━━━ BRANO DA LEGGERE ━━━

COMMISSIONE TRIBUTARIA REGIONALE Bari – Sentenza n. 2495 del 25 novembre 2015
ACCERTAMENTO – CONTRADDITTORIO – VERIFICHE A TAVOLINO – REDAZIONE DI UN PVC
SVOLGIMENTO DEL PROCESSO
In data 17 maggio 2012, l’Agenzia delle Entrate, Direzione Provinciale di Barletta-Andria-Trani (BAT), chiedeva all’Avvocato F.L. chiarimenti in ordine ad alcune poste riguardanti i versamenti ed i prelevamenti da essa effettuati sul proprio c/c bancario negli anni 2007 e 2008, invitandola a comparire, a tal fine, per il successivo 7 giugno 2012.
In tale data, i delegati della contribuente, recatisi presso la citata Agenzia, depositavano una memoria corredata da documentazione a giustificazione delle operazioni bancarie per le quali erano stati chiesti i chiarimenti.
Nella memoria in questione, veniva specificato che la documentazione richiesta dalla contribuente al proprio istituto di credito non era ancora pervenuta per cui veniva formulata espressa riserva di consegnare quanto necessario a rispondere all’Ufficio non appena la banca avesse prodotto quanto richiestole.
In data 22 giugno 2012, l’Avv. L. produceva all’Ufficio ulteriore documentazione e forniva i chiarimenti in ordine ai versamenti effettuati sul proprio conto corrente bancario.
A seguito di tanto, l’Agenzia delle Entrate, in data 25 giugno 2012, emetteva un avviso di accertamento per recupero di Irpef, addizionali Irpef ed Iva per l’anno 2007 (notificandolo il successivo 28 giugno 2012) che era, previo improduttivo espletamento della procedura di reclamo prevista dall’articolo 17 bis del D.Lgs. n. 546 del 1992, impugnato dalla contribuente.
Successivamente, l’Ufficio, riconoscendo in parte le ragioni espresse nelle memorie depositate, riduceva la pretesa fiscale notificando, in data 13 novembre 2012, un secondo avviso di accertamento che annullava e sostituiva il primo, sia perché recepiva parte delle eccezioni mosse dalla contribuente, sia perché rettificava un errore materiale di calcolo commesso nel primo avviso.
Anche tale secondo avviso di accertamento veniva impugnato dall’avv. L. e, nelle more della fissazione dell’udienza di trattazione del ricorso prodotto avverso tale secondo avviso, la CTP di Bari, con la sentenza n. 21/17/13 del 28 gennaio – 18 febbraio 2013, dichiarava cessata la materia del contendere sul primo avviso, per intervenuta autotutela dell’A.f.

━━━ SCHEDE ━━━

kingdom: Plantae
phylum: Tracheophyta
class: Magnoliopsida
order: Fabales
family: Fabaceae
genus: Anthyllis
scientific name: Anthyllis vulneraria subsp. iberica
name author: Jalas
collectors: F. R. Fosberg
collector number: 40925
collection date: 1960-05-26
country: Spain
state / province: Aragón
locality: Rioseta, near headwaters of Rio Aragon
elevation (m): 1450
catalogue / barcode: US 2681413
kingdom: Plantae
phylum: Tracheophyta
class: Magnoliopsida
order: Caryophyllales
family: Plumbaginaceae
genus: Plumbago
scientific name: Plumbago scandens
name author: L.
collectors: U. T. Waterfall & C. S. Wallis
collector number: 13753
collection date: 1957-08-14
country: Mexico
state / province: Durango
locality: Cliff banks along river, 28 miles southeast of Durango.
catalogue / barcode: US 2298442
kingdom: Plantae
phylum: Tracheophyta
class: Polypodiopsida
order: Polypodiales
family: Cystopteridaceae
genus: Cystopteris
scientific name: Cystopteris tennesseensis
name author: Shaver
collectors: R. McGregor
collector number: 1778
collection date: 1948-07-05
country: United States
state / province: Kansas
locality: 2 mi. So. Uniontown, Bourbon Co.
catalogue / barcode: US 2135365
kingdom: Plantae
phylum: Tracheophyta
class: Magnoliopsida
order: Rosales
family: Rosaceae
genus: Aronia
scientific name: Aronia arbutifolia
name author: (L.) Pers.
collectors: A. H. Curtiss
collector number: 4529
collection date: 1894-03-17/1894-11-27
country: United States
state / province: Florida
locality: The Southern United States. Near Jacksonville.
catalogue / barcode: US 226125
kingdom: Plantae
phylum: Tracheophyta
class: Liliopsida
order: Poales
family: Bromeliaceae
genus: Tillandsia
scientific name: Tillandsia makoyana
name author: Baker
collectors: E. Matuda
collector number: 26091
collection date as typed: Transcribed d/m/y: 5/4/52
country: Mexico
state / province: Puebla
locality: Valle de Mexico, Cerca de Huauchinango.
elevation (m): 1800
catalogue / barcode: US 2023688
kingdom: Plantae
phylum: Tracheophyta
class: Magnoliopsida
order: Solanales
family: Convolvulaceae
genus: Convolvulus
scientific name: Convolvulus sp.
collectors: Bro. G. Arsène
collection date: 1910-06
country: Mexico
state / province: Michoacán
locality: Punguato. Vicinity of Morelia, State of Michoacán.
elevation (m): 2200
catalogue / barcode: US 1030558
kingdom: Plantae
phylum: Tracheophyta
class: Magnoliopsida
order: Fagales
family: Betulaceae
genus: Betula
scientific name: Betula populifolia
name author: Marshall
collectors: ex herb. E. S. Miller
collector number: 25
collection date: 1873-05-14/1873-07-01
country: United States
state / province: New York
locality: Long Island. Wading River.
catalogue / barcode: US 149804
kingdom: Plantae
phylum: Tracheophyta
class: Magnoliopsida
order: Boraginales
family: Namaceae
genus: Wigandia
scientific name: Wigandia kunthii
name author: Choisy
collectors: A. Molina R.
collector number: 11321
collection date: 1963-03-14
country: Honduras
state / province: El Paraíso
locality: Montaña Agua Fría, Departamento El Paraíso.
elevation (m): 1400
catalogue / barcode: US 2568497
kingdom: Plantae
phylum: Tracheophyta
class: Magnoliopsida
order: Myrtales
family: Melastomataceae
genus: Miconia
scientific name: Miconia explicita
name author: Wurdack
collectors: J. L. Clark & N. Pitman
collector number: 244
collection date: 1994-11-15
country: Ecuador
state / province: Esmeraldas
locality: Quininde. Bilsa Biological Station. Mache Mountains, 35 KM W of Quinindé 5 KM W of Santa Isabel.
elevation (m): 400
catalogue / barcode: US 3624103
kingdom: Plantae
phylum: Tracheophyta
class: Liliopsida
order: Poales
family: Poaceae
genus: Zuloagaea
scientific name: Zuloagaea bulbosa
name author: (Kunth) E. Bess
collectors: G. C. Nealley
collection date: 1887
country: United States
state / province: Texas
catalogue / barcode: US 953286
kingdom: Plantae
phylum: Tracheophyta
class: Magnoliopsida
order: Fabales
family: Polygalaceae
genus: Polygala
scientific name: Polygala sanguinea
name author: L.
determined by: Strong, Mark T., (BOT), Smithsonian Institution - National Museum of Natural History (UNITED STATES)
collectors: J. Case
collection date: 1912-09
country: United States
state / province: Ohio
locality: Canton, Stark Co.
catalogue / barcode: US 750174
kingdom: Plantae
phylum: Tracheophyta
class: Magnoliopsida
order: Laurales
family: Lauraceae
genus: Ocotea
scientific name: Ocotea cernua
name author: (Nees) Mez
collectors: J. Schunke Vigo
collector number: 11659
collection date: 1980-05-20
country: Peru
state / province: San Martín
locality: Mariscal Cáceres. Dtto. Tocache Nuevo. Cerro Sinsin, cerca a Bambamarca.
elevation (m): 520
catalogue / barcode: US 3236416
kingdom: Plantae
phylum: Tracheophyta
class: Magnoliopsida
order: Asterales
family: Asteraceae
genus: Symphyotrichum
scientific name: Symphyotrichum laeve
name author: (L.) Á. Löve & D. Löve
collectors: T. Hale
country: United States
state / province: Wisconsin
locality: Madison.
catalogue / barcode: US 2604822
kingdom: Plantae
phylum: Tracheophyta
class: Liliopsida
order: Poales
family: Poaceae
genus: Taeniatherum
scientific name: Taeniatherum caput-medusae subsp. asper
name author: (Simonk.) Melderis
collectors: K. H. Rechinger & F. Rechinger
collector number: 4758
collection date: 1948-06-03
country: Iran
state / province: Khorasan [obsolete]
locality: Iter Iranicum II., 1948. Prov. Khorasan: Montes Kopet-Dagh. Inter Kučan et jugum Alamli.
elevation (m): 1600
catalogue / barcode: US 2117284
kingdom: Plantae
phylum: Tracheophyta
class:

━━━

### CONSEGNE
a - Secondo la sentenza tributaria, in quale data l'Agenzia delle Entrate notificò il secondo avviso di accertamento?
b - Prosegui la sentenza tributaria a partire dal punto in cui si interrompe.

### RISPOSTE PER CONSEGNA
a - Il 13 novembre 2012.

b -
Nel gravame interposto avverso il secondo avviso, la contribuente eccepiva:
1. l’illegittimità dell’atto impositivo per consumazione del potere di accertamento in violazione degli articoli 38, 39 e 43 del D.P.R. n. 600 del 1973;
2. l’illegittimità dell’atto impositivo per violazione delle regole sul procedimento di accertamento per imperfetta instaurazione del contraddittorio procedimentale;
3. l’illegittimità dell’atto per violazione dell’art. 12, comma 5, della L. n. 212 del 2000 per mancato rispetto del termine previsto per la complessiva durata della verifica;
4. l’illegittimità dell’avviso per violazione dell’articolo 12, ultimo comma, della L. n. 212 del 2000 per mancata redazione del processo verbale di chiusura delle operazioni e per mancata concessione del termine procedimentale a difesa con violazione dell’articolo 6, comma 5, della medesima L. n. 212 del 2000, per mancata instaurazione del contraddittorio prima dell’emanazione dell’avviso di accertamento;
5. l’illegittimità dell’atto per ingiustificata riduzione dei termini procedimentali di difesa, con violazione anche dell’articolo 32 del D.P.R. n. 600 del 1973 e dell’articolo 51, del D.P.R. n. 633 del 1972;
6. l’illegittimità dell’avviso per violazione dell’articolo 7 della L. n. 212 del 2000, dell’articolo 42 del D.P.R. n. 600 del 1973 e dell’articolo 56 del D.P.R. n. 633 del 1972, per vizio di motivazione;
7. l’illegittimità dell’atto per violazione e falsa applicazione dell’articolo 39, commi 1 e 3, del D.P.R. n. 600 del 1973, nonché dell’articolo 54 del D.P.R. n. 633 del 1972;
8. l’illegittimità dell’accertamento per omessa o erronea valutazione degli elementi probatori emersi;
9. l’illegittimità dell’atto impositivo per assoluto difetto di prova dell’accertamento effettuato;
10. l’illegittimità dell’atto impositivo per erroneità del metodo seguito quanto alla determinazione dei supposti compensi accertati;
11. l’erroneità nella quantificazione delle sanzioni effettuato in violazione delle regole indicate dal D.Lgs. n. 472 del 1997.
Per tali motivi l’Avv. L. chiedeva l’annullamento dell’avviso di accertamento impugnato, e/o la dichiarazione di nullità dello stesso, con in subordine la riduzione dell’ammontare dei maggiori imponibili accertati, sia con riferimento alle imposte, sia alle sanzioni. Chiedeva la rifusione delle spese di giudizio, incluso il rimborso delle spese sostenute per il rilascio della documentazione bancaria.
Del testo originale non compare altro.